Only when the musicals were scheduled to open back-to-back did the similarities hit Landau, and she was initially afraid the stories might be too alike. “I quickly turned that to my advantage,” she said. “They're both true to me and my experience in the world, and I'm going to embrace that and allow the echoes and reverberations between them to work to my advantage.”
The characters’ motivations aren’t the only parallel; Landau’s stagings have echoes as well. Menzel and her co-stars notably scale a redwood on stage using real climbing techniques taught by vertical choreographer Melecio Estrella and his dance company BANDALOOP. Jeremy Jordan, who plays the titular Floyd Collins, descends into the earth using a similar harness system across a moving set that opens and closes to reveal new sections of the cave.
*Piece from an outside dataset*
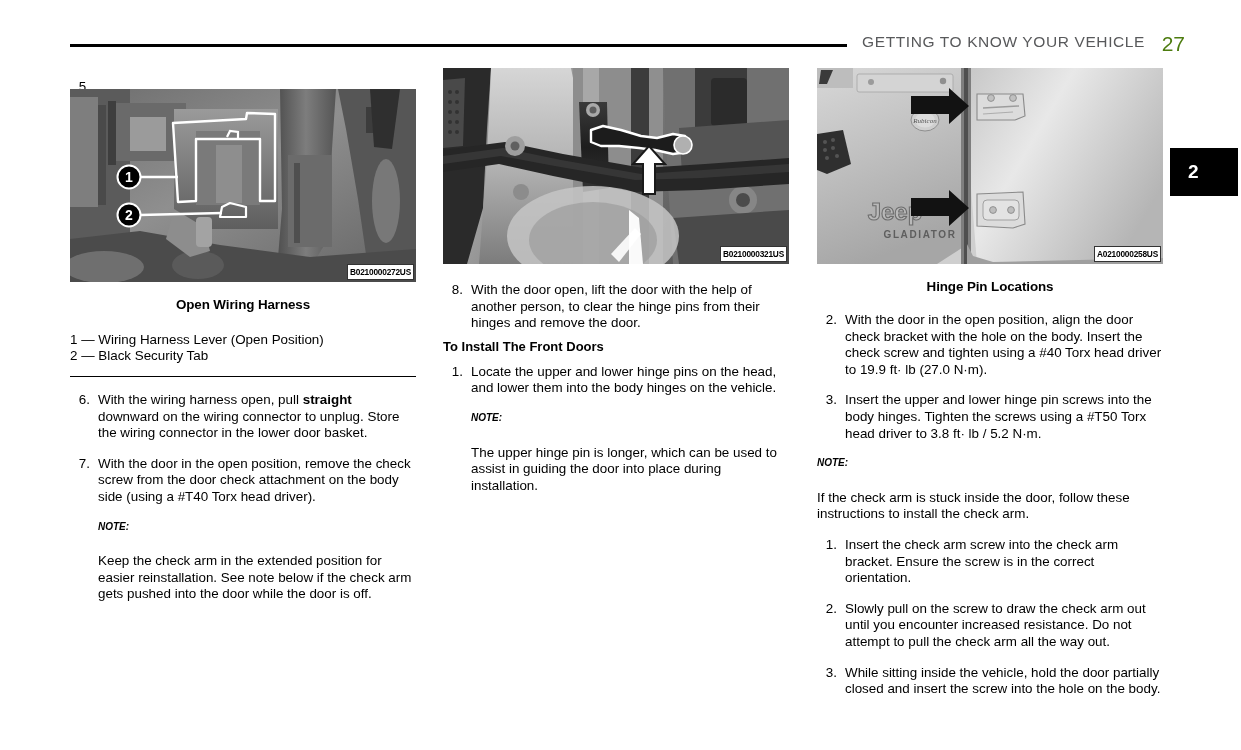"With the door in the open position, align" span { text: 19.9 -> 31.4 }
While there’s an exciting element of danger in the staging, Landau stressed, “The climbing in Redwood and the descent in Floyd are both choreographed within an inch of their lives, with safety being the guiding principle.”
Both stories saw major moments of flux throughout their development. Between a pre-Broadway run at La Jolla Playhouse in early 2024 and its New York opening, Landau and Diaz wrote six new songs. And in dusting off Floyd Collins after 25 years, Landau and Guettel knew they had work to do.
“We worked on it almost as if it was a new piece,” said Landau. “Adam and I had developed a nice little list of things we knew we wanted to approach whenever we had the chance to do it again. We never felt the piece was 100% finished.” The duo restored a cut song, and Landau reworked the script. Still, the core of the piece remained intact.
“We wanted to honor a piece that, on some level, we no longer understood how we made and why,” said Landau. “We knew there was something intrinsic in its alchemy and the way it was built out of a thousand million decisions we made eons ago that we wanted to respect and honor, even if we didn't understand it completely at this moment.”
Through all the logistical challenges posed by putting up two shows at once, Landau fought to make it work, even if she had to disappear for longer than she’d have liked to focus on one show or the other. She credits the creative and stage management teams of both projects for keeping her grounded and keeping things moving when she couldn’t be around.
“When you're doing work like this, it's all about the teams that you have in place surrounding you who really can support the work — and me — in the process,” she said. And now that both Redwood and Floyd Collins are open on Broadway, maybe Landau will take a breather. But probably not.